References regarding Green's function on a square domain in 2D Premise: I know this question would be better suited to MathSE, but since I endeavour to solve a free CQFT on a bounded domain, I'm confident I'll find a more exhaustive answer here.
I'm trying to obtain the Green's function on a planar square domain, i.e, I'm trying to solve the following BVP:
\begin{cases}
    \Delta G(\bar x,\bar y) = \delta^2(\bar x - \bar y),&  \bar x, \bar y\in D\\
    G(\bar x,\bar y) = 0,&      \bar x\in \partial D        
\end{cases}
with $D = \{\bar x = (x_1,x_2)\in \mathbb{R}^2 / -L<x_1 < L, -L<x_1 < L\}$.
I've already solved the same problem on a disk with both the methods of images and conformal mapping as shown here; moreover, I know from this paper, page 5, what is to be the form of my solution and that it will involve Weierstrass sigma functions.
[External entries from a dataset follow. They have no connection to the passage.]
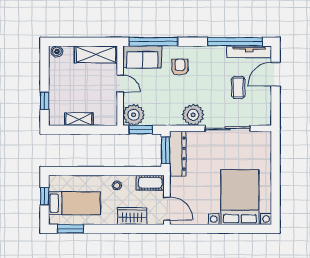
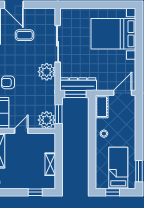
wardrobe: (132, 216) -> (129, 121), removed

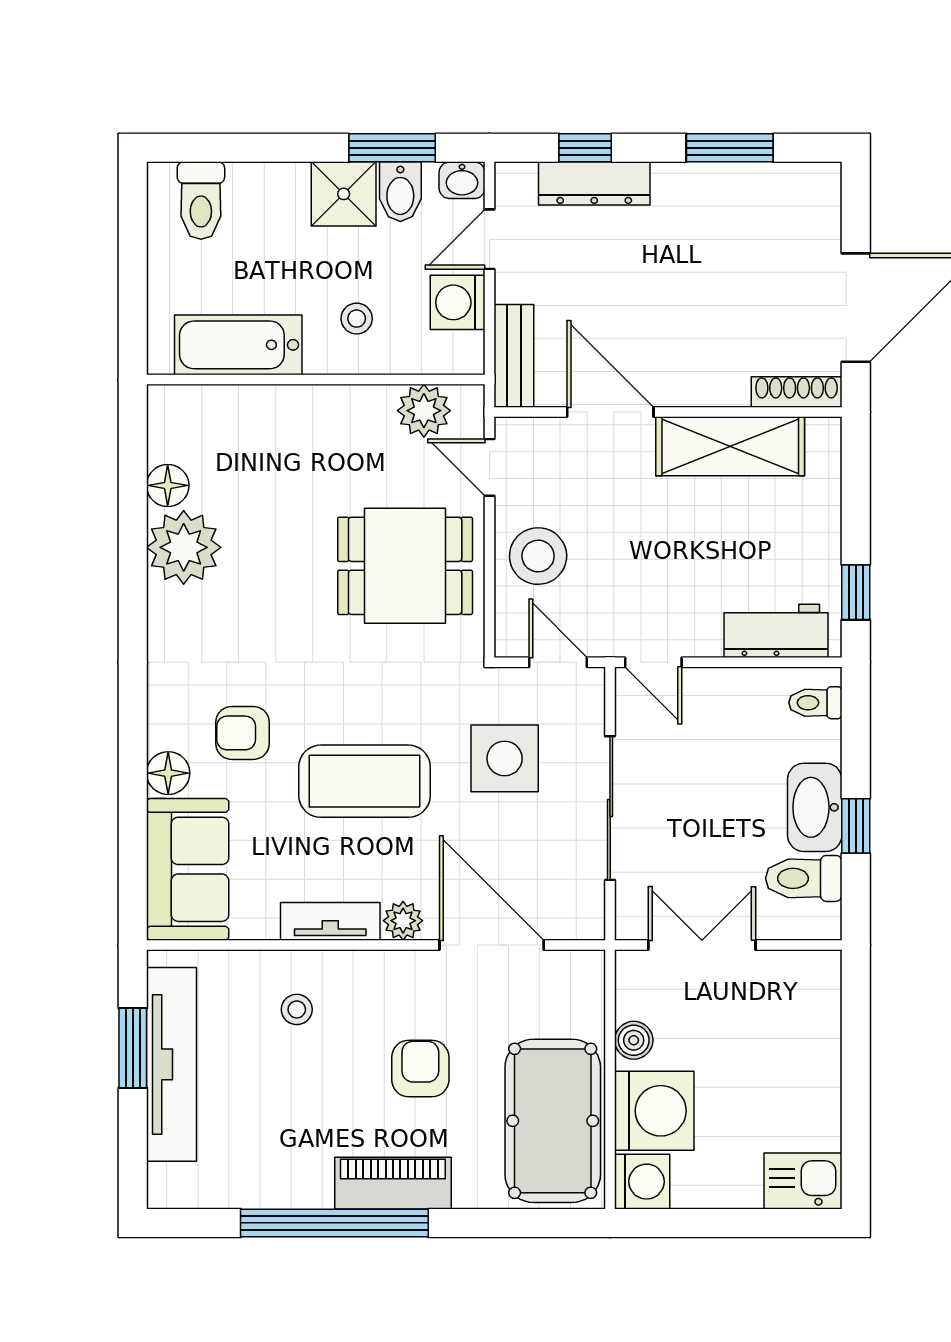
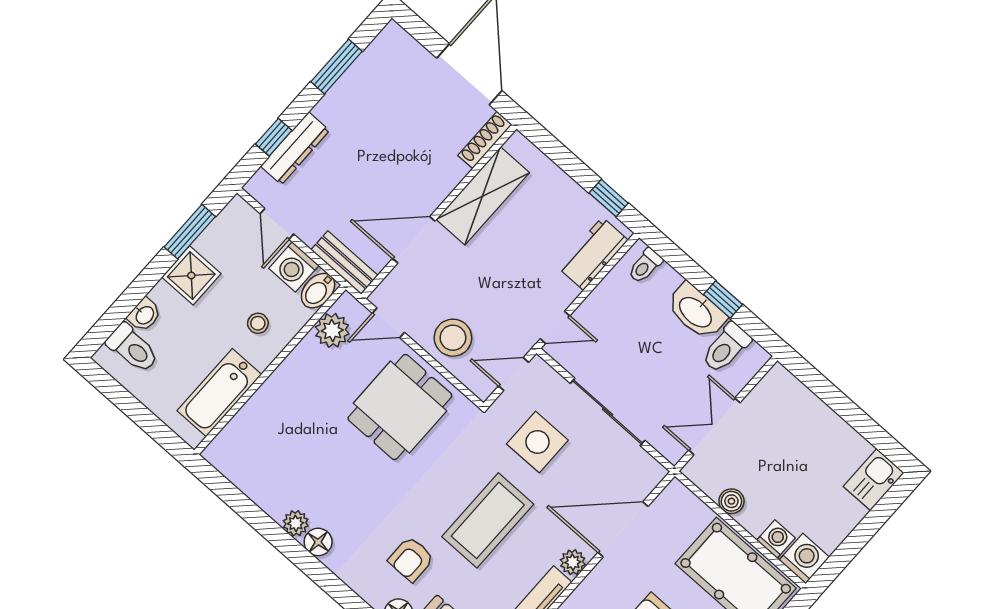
washbasin: (462, 180) -> (144, 315), moved
bidet: (400, 192) -> (318, 291), moved, turned 90
floor lamp: (168, 485) -> (318, 542), moved
plant: (184, 547) -> (296, 523), width x0.53, depth x0.53
washing machine: (654, 1111) -> (776, 539), width x0.53, depth x0.53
My question is thus the following; where can I find a resource in which this problem, if not solved, is at least adressed? All the undergraduate books I  searched in, such as the Ahlfors or the Myint-U & Debnath do not cover this topic, and if they do they focus on much simpler examples. 
 A: Thanks to @Nephente advice, I'm now able to answer my question.  
Finding the Green's function for the Laplacian in a 2D square can be considered as a particular case of the more general problem of finding it in a 2D rectangle. The latter can be solved in two ways; expanding the Green's function in terms of the Laplacian's eigenvalues, or using Riemann mapping theorem to conformally map the rectangular domain into a unit circle.  
The first method is within the grasp of any average physics undergraduate student, and its full development can be found in Duffy's "Green's Functions with Applications", chapter 6.3; this book is the only one I found which exhaustively covers the topic for Dirichlet boundary conditions.   
The second method is a little more tricky, and the math tools involved are beyond those traditionally given in undergraduate courses, since it requires a thorough knowledge of the properties of elliptic functions. A complete account of it can be found in Smirnov's "A course of higher mathematics", Vol. III, part 2, chapter 6.4.188. Though particularly heavy and rigorous, this book provides all the necessary preliminary knowledge to the understanding of the mapping in terms of Weierstrass elliptic functions.  
To conclude, it is maybe worth mentioning that the first method was apparently first addressed in Harnack's work on potential theory, as stated by Duffy; I can't however guarantee for it, since I couldn't find a full translation of his works.